Однажды сумел – сумеешь ещё раз.
Не дышать.
Здесь только вера.
Здесь только воля.
Здесь только движение.
Не дышать.
Остаётся пять последних метров.
Слепому среди теней.
Оглушённому стонами.
Не дышать.
Белоголовка обняла запыхавшегося победителя:
- Вот он! Сорок метров! – но от поцелуя уклонилась, - после.
Белоголовка исподлобья хмурилась на меня.
Я не дышал.
Победитель ждал большего, но сил возразить не нашёл.
Я молча улыбнулся и закрыл глаза.
Потому что я бы ещё плыл там.
Не дышать.
Там остаётся вера.
Там остаётся воля.
Там остаётся движение.
Кончики пальцев ждут стены.
Всего остального нет.
Не дышать.
Кричат миражи.
Горят призраки.
Я бы дотянулся пальцами до стены, и вверх, выдыхая остатки воздуха из легких, вверх.
Первый вдох.
Первые десять.
Эхо.
Проступает свет.
Шатает.
Я бы сделал это так.
Я открыл глаза и снова улыбнулся белоголовке.
Озноб сотрясал бы тело.
А две девушки у столика говорили бы.
- Смотри, вот там всплыл ещё один, дольше всех.
- Чепуха, он не плыл, нырнул посидел у дна и обратно.
- Зато как долго!
- Это не долго, он же не двигался, а вон как дышит, да ему двадцати пяти не одолеть, а пятьдесят метров это никогда.

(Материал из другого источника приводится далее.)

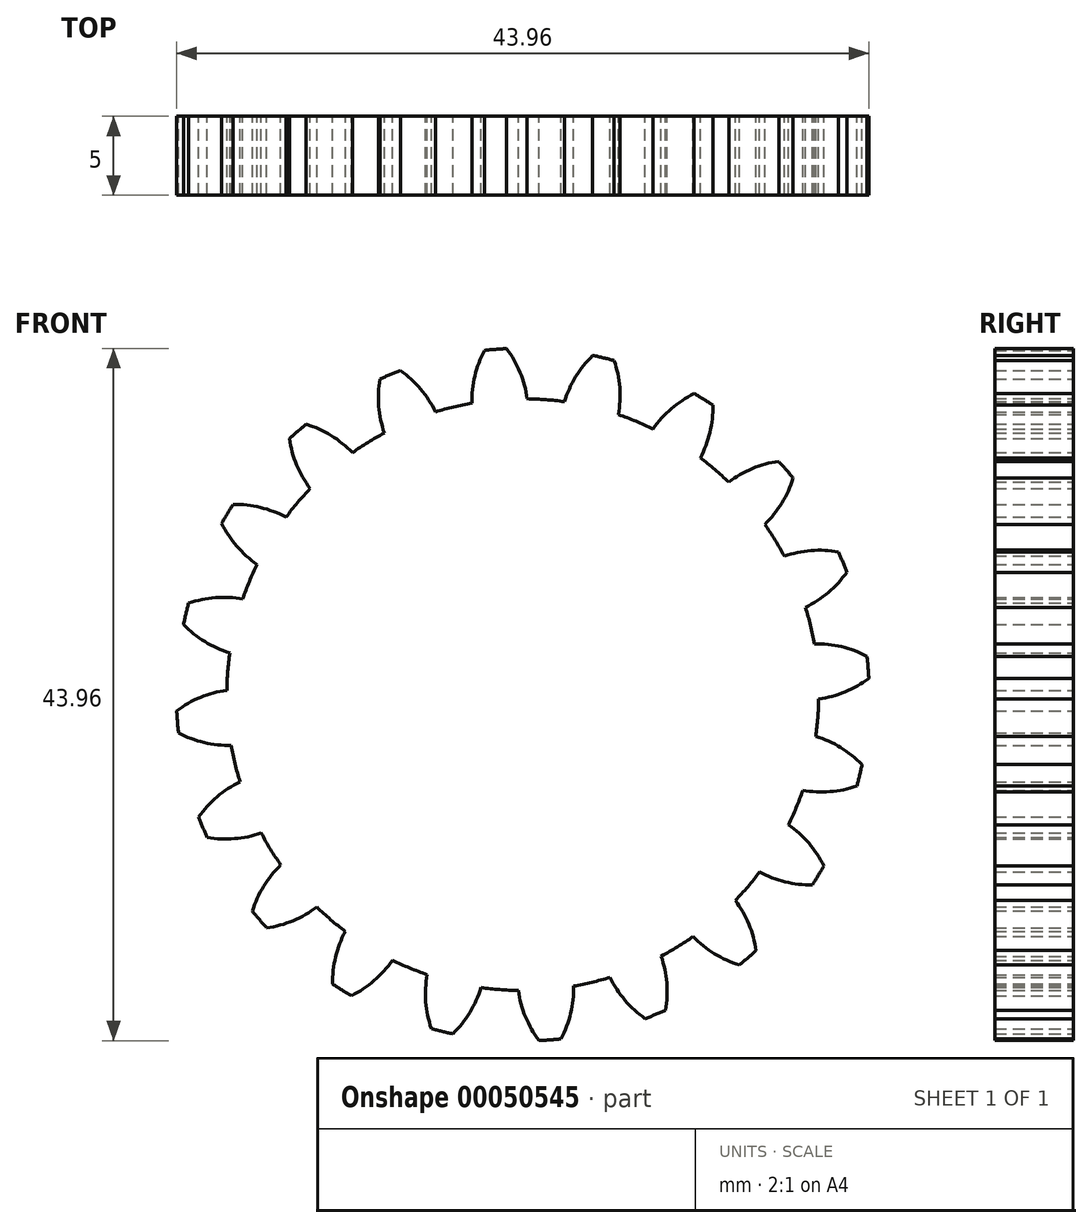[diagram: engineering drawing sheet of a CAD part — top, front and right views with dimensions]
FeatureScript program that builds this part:
annotation { "Feature Type Name" : "Feature", "Feature Type Description" : "" }
export const myFeature = defineFeature(function(context is Context, id is Id, definition is map)
    precondition{}
    {
        {
            assignVariable(context, id + "F0", {"name" : "teeth", "anyValue" : 20});
        }
        {
            var Q0;
            Q0=qCreatedBy(makeId("Front.planeOp"),FACE);
            var sketch = newSketch(context, id + "F1", { "sketchPlane" : qUnion([Q0])});
            skCircle(sketch, "E0", {"center": v(0, 0) * mm, "radius": 20 * mm, "construction": true});
            skCircle(sketch, "E1", {"center": v(0, 0) * mm, "radius": 22 * mm, "construction": true});
            skCircle(sketch, "E2", {"center": v(0, 0) * mm, "radius": 18.8 * mm});
            skCircle(sketch, "E3", {"center": v(40, 0) * mm, "radius": 18.8 * mm, "construction": true});
            skLineSegment(sketch, "E4", {"start": v(17.66, 6.43) * mm, "end": v(20, 0) * mm, "construction": true});
            skLineSegment(sketch, "E5", {"start": v(0, 0) * mm, "end": v(20, 0) * mm, "construction": true});
            skLineSegment(sketch, "E6", {"start": v(20, 0) * mm, "end": v(20, 28.46) * mm, "construction": true});
            skLineSegment(sketch, "E7", {"start": v(20, 0) * mm, "end": v(22.34, -6.43) * mm, "construction": true});
            skLineSegment(sketch, "E8", {"start": v(20, 0) * mm, "end": v(40, 0) * mm, "construction": true});
            skLineSegment(sketch, "E9", {"start": v(17.66, 6.43) * mm, "end": v(0, 0) * mm, "construction": true});
            skArc(sketch, "E10", {"start": v(17.66, 6.43) * mm, "mid": v(18.53, 3.13) * mm, "end": v(18.8, -0.28) * mm, "construction": true});
            skArc(sketch, "E11", {"start": v(18.8, -0.28) * mm, "mid": v(18.01, 5.36) * mm, "end": v(15.58, 10.51) * mm, "construction": true});
            skLineSegment(sketch, "E12", {"start": v(15.58, 10.51) * mm, "end": v(0, 0) * mm, "construction": true});
            skLineSegment(sketch, "E13", {"start": v(15.58, 10.51) * mm, "end": v(21.98, 1.03) * mm, "construction": true});
            skLineSegment(sketch, "E14", {"start": v(18.8, -0.28) * mm, "end": v(0, 0) * mm, "construction": true});
            skArc(sketch, "E15", {"start": v(18.8, -0.28) * mm, "mid": v(20.47, 0.17) * mm, "end": v(21.98, 1.03) * mm});
            skLineSegment(sketch, "E16", {"start": v(0, 0) * mm, "end": v(21.93, 1.73) * mm, "construction": true});
            skArc(sketch, "E17.MirrorCS", {"start": v(18.51, 3.23) * mm, "mid": v(20.24, 3.04) * mm, "end": v(21.87, 2.43) * mm});
            skPoint(sketch, "E18", {"position": v(19.75, 3.14) * mm});
            skArc(sketch, "E19", {"start": v(21.98, 1.03) * mm, "mid": v(21.93, 1.73) * mm, "end": v(21.87, 2.43) * mm});
            skPoint(sketch, "E20", {"position": v(18.74, 1.48) * mm});
            skArc(sketch, "E21", {"start": v(18.8, -0.28) * mm, "mid": v(18.74, 1.48) * mm, "end": v(18.51, 3.23) * mm});
            skSolve(sketch);
        }
        {
            var Q0;
            {var subQ0=sQuery(id+"F1.wireOp",EDGE,"E2");var subQ1=makeQuery(id+"F1.imprint","INTERSECT",VERTEX,{"derivedFrom":[subQ0,sQuery(id+"F1.wireOp",EDGE,"E15")]});Q0=makeQuery(id+"F1.imprint","IMPRINT",FACE,{"disambiguationData":[TD([[makeQuery(id+"F1.imprint","IMPRINT",EDGE,{"disambiguationData":[TD([[subQ1,1.0]])],"derivedFrom":subQ0}),1.0]])]});}
            extrude(context, id + "F2", {"entities" : qUnion([Q0]), "depth" : 5 * mm});
        }
        {
            var Q0;
            {var subQ0=sQuery(id+"F1.wireOp",EDGE,"E15");Q0=makeQuery(id+"F1.imprint","IMPRINT",FACE,{"disambiguationData":[TD([[makeQuery(id+"F1.imprint","IMPRINT",EDGE,{"derivedFrom":subQ0}),1.0]])]});}
            extrude(context, id + "F3", {"entities" : qUnion([Q0]), "depth" : 5 * mm});
        }
        {
            var Q0;
            Q0=qCreatedBy(makeId("Right.planeOp"),FACE);
            var sketch = newSketch(context, id + "F4", { "sketchPlane" : qUnion([Q0])});
            skLineSegment(sketch, "E22", {"start": v(0, 0) * mm, "end": v(12.3, 0) * mm});
            skSolve(sketch);
        }
        {
            var Q0;
            Q0=makeQuery(id+"F3.opExtrude","SWEPT_BODY",BODY,{"disambiguationData":[OSD([sQuery(id+"F1.wireOp",EDGE,"E2"),sQuery(id+"F1.wireOp",EDGE,"E15"),sQuery(id+"F1.wireOp",EDGE,"E17.MirrorCS"),sQuery(id+"F1.wireOp",EDGE,"E19")])]});
            var Q1;
            Q1=sQuery(id+"F4.wireOp",EDGE,"E22");
            circularPattern(context, id + "F5", {"operationType" : NewBodyOperationType.ADD, "entities" : qUnion([Q0]), "axis" : qUnion([Q1]), "angle" : (360 / getVariable(context, 'teeth')) * degree, "instanceCount" : getVariable(context, 'teeth')});
        }
    });
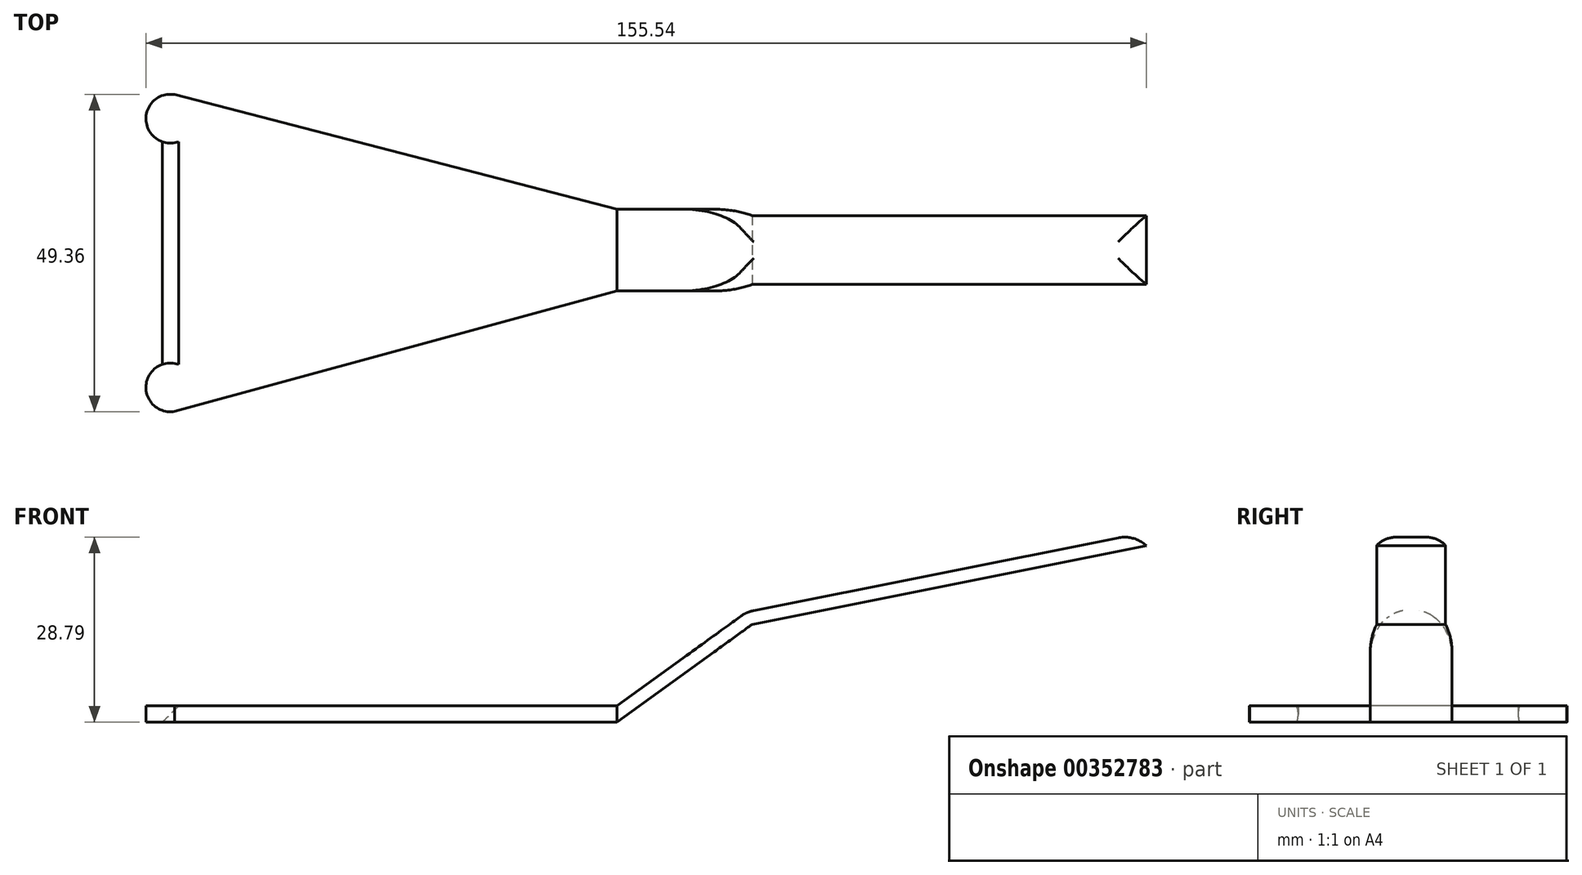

- Ты видела, чтобы пятьдесят?
- Нет.
Зазвенел звонок – кончился сеанс.
Студенты повалили в душ.
Зал опустел.
После я стоял у зеркала и причёсывался, девушки выходили из женской раздевалки. Все такие разные. Чёрноволосые. Блондинки. С русыми волосами. У одних стрижка короткая. У других длинные волосы. Вьющиеся или прямые. Причёска и одежда меняют всё.
Я посторонился, чтобы не мешать.
Любая может оказаться белоголовкой.
Белоголовка может оказаться любой.
- Постойте, - позвали меня.
- Что? – я улыбнулся знакомым голубым глазам в зеркале.
- Я должна вам поцелуй.
- Вы ошиблись, я отказался.
- И всё-таки.
- В бассейне все на одно лицо, - возразил я.
- Только не с таким носом.
Нос — это моё больное место. Он настолько бросается в глаза, что меня всюду запоминают. Это ужасно неудобно. Никакой конспирации.
- Я не нырял, - удивился я.
- Ныряли, ныряли, совсем ненормальный молодой человек.